For men with localized but aggressive prostate cancer, combining radiation and androgen deprivation therapy (ADT) has been shown to make a big improvement in survival. This treatment is effective,” explains radiation oncologist Daniel Song, M.D., because of a double- whammy effect: “radiation breaks the cancer cell’s DNA, which can kill it, while hormones starve the cancer of its need for testosterone.”
Breaking the DNA strand makes the whole tumor more sensitive to radiation.

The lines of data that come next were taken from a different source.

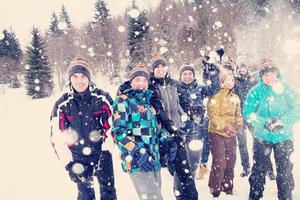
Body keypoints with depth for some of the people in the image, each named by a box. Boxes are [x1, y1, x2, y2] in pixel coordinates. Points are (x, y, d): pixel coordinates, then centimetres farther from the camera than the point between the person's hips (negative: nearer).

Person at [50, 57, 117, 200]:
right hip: (78, 159, 0)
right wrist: (69, 164, -10)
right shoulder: (62, 104, -6)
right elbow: (57, 137, -5)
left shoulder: (102, 97, -7)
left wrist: (106, 147, -9)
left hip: (103, 154, 0)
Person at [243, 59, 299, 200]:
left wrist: (282, 121, -24)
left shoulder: (285, 89, -3)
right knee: (259, 168, 10)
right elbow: (248, 113, -11)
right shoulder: (256, 91, -6)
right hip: (262, 136, -1)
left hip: (284, 136, 1)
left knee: (285, 169, 11)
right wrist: (265, 122, -24)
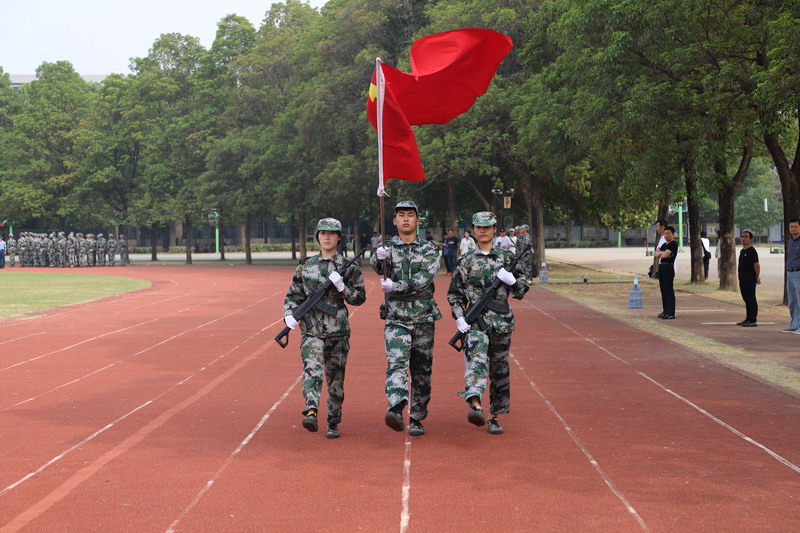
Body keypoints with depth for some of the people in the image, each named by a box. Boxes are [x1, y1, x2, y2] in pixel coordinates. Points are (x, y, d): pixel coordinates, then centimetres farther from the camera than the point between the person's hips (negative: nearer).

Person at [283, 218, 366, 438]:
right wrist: (289, 314, -6)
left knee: (335, 377, 6)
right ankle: (311, 412, -38)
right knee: (312, 369, -21)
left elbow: (359, 298, 4)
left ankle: (333, 424, 18)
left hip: (338, 330, 0)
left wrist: (341, 287, -12)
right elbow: (294, 295, 12)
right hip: (311, 330, 0)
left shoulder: (348, 267, 4)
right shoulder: (306, 265, 9)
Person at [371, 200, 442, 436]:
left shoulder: (429, 249, 5)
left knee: (421, 369, 6)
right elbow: (377, 267, -13)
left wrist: (397, 286, -19)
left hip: (423, 316, 2)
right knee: (396, 362, -19)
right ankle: (396, 410, -35)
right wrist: (379, 258, -36)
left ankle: (416, 418, 16)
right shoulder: (388, 247, 6)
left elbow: (426, 276, -11)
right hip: (396, 316, -1)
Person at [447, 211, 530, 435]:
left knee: (499, 368, 6)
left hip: (501, 320, 2)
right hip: (475, 320, -2)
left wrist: (511, 280, -10)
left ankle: (494, 416, 18)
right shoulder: (466, 261, 8)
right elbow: (454, 294, 10)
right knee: (476, 358, -24)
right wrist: (459, 317, -4)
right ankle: (476, 406, -42)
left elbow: (522, 290, 11)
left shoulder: (506, 258, 9)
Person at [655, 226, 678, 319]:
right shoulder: (664, 244, 19)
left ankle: (671, 313, -10)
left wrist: (661, 254, 1)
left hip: (668, 267, -9)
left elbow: (665, 255, -20)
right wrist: (662, 252, -9)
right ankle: (665, 311, 19)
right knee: (663, 290, 12)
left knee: (669, 290, -10)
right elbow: (656, 253, 9)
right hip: (661, 267, 9)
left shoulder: (673, 244, -10)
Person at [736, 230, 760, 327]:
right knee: (747, 300, 14)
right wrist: (740, 278, 18)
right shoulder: (742, 251, 16)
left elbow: (756, 265, -16)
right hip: (743, 279, 9)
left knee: (751, 300, -7)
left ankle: (753, 320, -5)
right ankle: (748, 319, 21)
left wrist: (757, 277, -13)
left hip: (750, 280, -9)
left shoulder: (752, 251, -13)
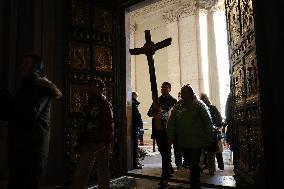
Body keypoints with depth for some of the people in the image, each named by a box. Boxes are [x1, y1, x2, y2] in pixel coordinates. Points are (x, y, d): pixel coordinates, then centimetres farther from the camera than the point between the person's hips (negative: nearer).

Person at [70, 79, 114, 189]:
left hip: (101, 143, -7)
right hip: (89, 142, 7)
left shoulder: (105, 104, -6)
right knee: (82, 170, 9)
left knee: (103, 169, 4)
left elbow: (109, 124, -13)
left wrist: (105, 142, -19)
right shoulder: (89, 105, 16)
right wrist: (82, 141, 15)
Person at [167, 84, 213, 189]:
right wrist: (170, 137, -2)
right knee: (191, 165, 14)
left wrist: (208, 138, -7)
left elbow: (208, 122, -4)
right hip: (183, 142, 4)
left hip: (197, 142, -4)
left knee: (194, 166, -2)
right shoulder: (178, 106, 7)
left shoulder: (199, 105, -3)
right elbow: (171, 122, 5)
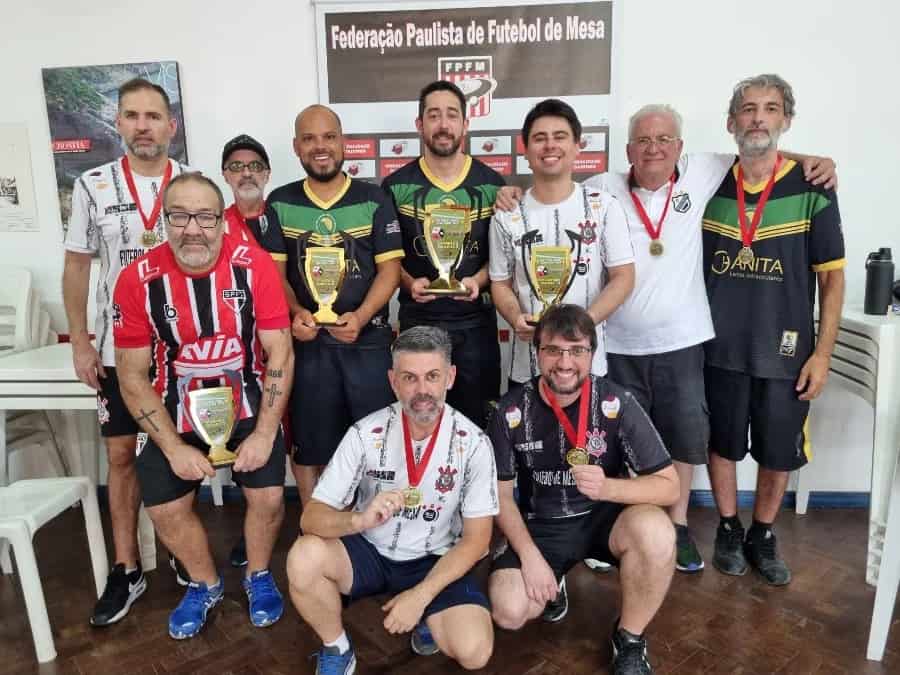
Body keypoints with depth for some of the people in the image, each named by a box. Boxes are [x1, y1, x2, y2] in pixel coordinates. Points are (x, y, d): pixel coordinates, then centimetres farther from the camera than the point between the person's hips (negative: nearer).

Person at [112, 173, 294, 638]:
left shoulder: (254, 264, -16)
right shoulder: (137, 279, -14)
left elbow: (280, 354, -13)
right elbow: (132, 376, -8)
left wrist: (264, 433, -16)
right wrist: (173, 447, -13)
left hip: (249, 406, -1)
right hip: (175, 414, 2)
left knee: (268, 496, -11)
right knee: (164, 509, 0)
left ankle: (258, 576, 23)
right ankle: (205, 584, 32)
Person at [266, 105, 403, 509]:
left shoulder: (373, 199, 2)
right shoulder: (279, 203, 6)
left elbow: (389, 267, -3)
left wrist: (360, 316, -18)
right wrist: (295, 313, -13)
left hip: (367, 338, -1)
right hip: (307, 341, 2)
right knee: (308, 444, 11)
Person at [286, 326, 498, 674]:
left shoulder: (473, 443, -17)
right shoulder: (365, 434, -17)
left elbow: (476, 538, -10)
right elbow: (311, 517, -16)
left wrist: (420, 595, -19)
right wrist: (359, 519, -38)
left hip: (435, 560, 0)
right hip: (369, 551, 1)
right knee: (304, 558, -29)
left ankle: (428, 616, 12)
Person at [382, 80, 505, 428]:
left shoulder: (491, 183, 0)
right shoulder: (395, 186, -1)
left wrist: (478, 280, -14)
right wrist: (409, 283, -15)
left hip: (475, 320, 1)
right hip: (417, 319, 0)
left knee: (475, 416, 12)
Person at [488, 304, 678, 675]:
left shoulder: (617, 404, -16)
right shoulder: (512, 410, -12)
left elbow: (669, 485, -15)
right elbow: (501, 494, -2)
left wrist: (606, 488, -33)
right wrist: (529, 554, -16)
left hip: (603, 517, 0)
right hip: (540, 524, 1)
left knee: (655, 531, -33)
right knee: (509, 611, -23)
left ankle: (629, 639, -4)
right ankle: (553, 584, 16)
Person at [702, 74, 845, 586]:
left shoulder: (812, 189, -5)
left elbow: (832, 276, -2)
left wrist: (823, 353, -7)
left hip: (785, 350, -1)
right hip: (719, 347, 1)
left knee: (779, 451, 11)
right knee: (723, 443, 13)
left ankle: (763, 536, 33)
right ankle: (729, 529, 34)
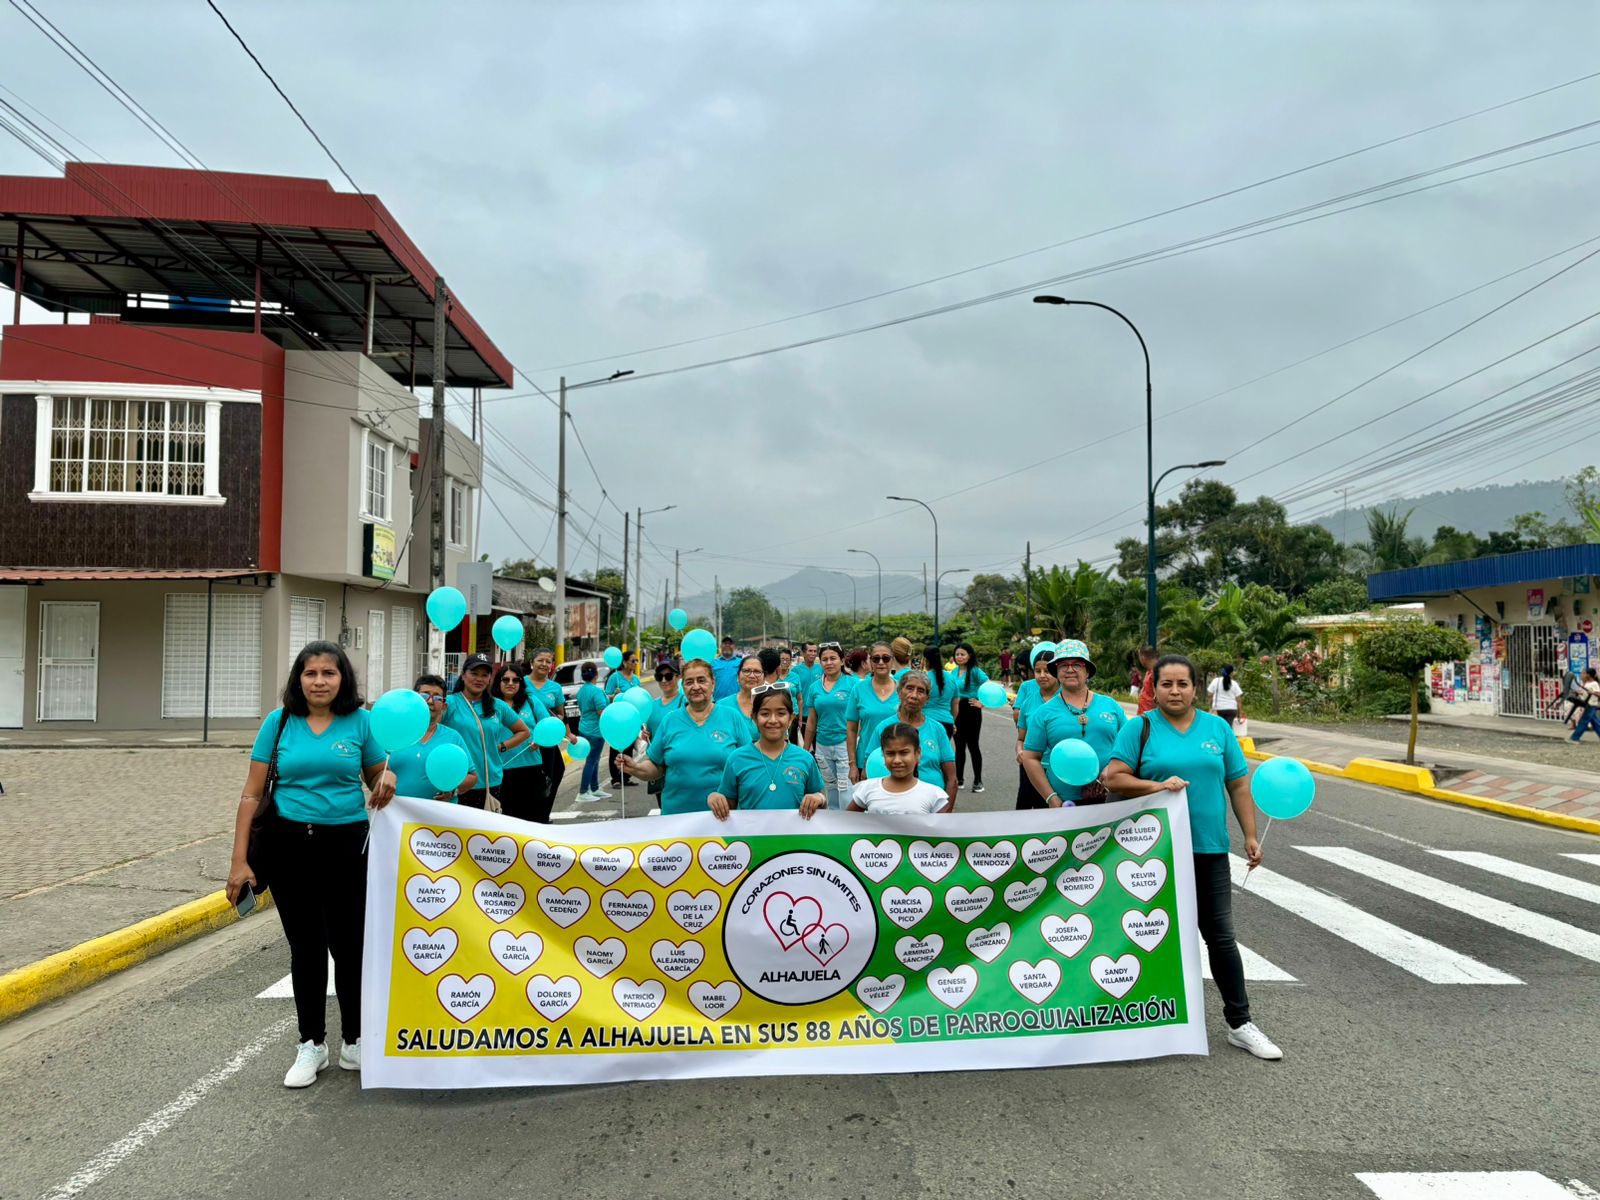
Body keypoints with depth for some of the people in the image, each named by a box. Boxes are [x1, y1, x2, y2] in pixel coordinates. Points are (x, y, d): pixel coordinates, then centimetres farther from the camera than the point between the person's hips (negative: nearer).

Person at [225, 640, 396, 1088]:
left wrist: (387, 779, -13)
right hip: (289, 845, 0)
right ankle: (312, 1044, 24)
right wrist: (239, 861, -4)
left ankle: (354, 1042, 22)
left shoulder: (360, 721, 0)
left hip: (347, 845, 0)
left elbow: (376, 778, 13)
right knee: (305, 945, 9)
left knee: (350, 943, 3)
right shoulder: (279, 722, -1)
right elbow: (252, 794, 1)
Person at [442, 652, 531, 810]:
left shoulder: (498, 706, 10)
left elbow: (523, 731, 21)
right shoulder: (450, 703, -4)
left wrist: (502, 747, 9)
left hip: (492, 783, 5)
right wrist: (438, 713, -30)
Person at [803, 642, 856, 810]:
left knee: (845, 789, -8)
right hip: (822, 745, 5)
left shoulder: (851, 684, -5)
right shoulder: (815, 687, 7)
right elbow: (811, 722, 14)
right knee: (830, 788, 15)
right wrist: (805, 750, 15)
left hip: (845, 744, -5)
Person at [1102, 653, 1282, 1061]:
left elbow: (1239, 784, 9)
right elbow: (1114, 778, -8)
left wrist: (1250, 836, 4)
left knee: (1220, 935, 6)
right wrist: (1157, 786, -21)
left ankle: (1239, 1022, 16)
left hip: (1209, 847, 2)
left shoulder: (1217, 728, 6)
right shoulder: (1140, 727, -3)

Another benefit of breaking the DNA strand: it makes the whole tumor more sensitive to radiation. “We have found that flutamide, a well-established drug that treats prostate cancer, can also produce DNA strand breaks,” Song continues. With co-principal investigators Srinivasan Yegnasubramanian, M.D., Ph.D., and Theodore DeWeese, M.D., Ph.D., “our strategy is to confirm these findings in men who have chosen to receive testosterone suppression and prostate brachytherapy,” or seed implant. In this project, men will be given a dose of flutamide before the procedure, and while they are already anesthetized for brachytherapy, they will undergo a prostate biopsy. “We will examine the biopsies to check for DNA strand breaks induced by flutamide, and if they are positive, we will move this work into a clinical trial for men with localized, aggressive prostate cancer.” Co-investigators are pathologists Angelo De Marzo, M.D., Ph.D., and Michael Haffner, M.D., and Jonathan Coulter, Ph.D., from the Department of Radiation Oncology.